LAUSR

Abstract From camptothecin to vinblastine, plant alkaloids continue to capture the imagination of scientists as a valuable source of anticancer drugs. Given that they are also amongst the most common secondary metabolites encountered in plants, the number of alkaloid entities subjected to cytotoxicity evaluations now runs into several thousands.
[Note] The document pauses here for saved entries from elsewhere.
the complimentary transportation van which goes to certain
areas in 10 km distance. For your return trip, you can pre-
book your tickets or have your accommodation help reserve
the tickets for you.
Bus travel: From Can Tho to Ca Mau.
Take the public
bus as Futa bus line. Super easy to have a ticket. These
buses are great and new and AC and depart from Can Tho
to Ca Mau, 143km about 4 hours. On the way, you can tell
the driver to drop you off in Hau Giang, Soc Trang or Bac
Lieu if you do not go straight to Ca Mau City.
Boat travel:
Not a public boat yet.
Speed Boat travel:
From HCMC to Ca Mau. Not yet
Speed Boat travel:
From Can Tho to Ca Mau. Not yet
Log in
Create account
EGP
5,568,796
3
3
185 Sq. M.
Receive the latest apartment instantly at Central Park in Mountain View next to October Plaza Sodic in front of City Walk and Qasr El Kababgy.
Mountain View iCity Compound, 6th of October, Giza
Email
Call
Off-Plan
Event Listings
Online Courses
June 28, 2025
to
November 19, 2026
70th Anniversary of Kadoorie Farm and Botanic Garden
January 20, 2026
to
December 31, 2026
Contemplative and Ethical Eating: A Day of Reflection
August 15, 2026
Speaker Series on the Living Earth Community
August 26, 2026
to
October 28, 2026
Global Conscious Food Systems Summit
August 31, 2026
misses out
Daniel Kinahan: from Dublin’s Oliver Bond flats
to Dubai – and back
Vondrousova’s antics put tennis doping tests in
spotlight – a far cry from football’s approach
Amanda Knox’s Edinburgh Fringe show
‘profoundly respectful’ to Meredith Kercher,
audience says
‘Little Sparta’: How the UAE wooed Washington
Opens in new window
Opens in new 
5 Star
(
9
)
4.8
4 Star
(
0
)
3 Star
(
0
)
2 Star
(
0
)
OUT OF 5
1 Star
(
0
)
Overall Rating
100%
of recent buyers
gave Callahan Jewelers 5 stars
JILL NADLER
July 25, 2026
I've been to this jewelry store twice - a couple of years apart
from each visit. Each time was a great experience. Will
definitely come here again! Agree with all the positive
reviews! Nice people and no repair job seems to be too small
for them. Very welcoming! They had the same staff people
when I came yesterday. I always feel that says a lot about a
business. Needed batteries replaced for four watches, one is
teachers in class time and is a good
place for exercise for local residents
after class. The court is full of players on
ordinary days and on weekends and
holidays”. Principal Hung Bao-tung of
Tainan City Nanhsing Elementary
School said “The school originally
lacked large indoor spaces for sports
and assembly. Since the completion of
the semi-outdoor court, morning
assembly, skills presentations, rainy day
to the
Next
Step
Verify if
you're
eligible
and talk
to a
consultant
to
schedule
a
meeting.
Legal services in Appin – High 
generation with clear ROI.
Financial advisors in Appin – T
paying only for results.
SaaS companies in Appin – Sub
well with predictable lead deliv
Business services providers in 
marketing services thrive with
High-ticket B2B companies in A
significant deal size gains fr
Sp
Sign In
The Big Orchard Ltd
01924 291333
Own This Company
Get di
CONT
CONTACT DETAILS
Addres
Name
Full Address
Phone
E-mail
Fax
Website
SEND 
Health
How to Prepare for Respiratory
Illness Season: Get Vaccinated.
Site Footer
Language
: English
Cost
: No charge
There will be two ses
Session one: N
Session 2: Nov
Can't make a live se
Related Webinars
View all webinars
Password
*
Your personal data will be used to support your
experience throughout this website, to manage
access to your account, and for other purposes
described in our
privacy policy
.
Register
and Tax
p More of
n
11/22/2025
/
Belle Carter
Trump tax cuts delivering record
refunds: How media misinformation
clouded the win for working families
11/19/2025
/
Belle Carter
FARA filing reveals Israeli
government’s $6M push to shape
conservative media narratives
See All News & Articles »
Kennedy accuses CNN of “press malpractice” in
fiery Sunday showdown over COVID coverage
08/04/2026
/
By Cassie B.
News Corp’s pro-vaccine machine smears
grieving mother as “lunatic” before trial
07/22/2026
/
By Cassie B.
Interest in the plant family Amaryllidaceae has been persistent owing to the potent cytotoxic activities of several of its isoquinoline alkaloid principles. This survey is an indepth account of such properties discernible for tazettine alkaloids belonging to the minor alkaloid groups of the Amaryllidaceae. Eleven of such compounds have up to now been screened against around 50 cancer cell lines which may be classified into nearly 20 different types of cancers. Although the activities in most instances were moderate to mild, notable responses were observed against some leukemia, adenocarcinoma, lymphoma and glioblastoma cell lines. In fact, pretazettine (ED50 0.3 μg/mL) was amongst the most potent of all Amaryllidaceae alkaloids screened against the human Molt4 T-lymphoma cell line. To most accounts, the parent compounds (such as tazettine and pretazettine) with their distinct ring systems and substitution patterns exhibit the best activities, offering little space for structural adjustments via semi-synthetic operations. Several avenues have been probed in attempts to elucidate the mechanisms by which tazettine alkaloids manifest their cytotoxic effects including, inhibition of protein synthesis, apoptosis and efflux pump interactions, the first of which to date offers the most profound insights.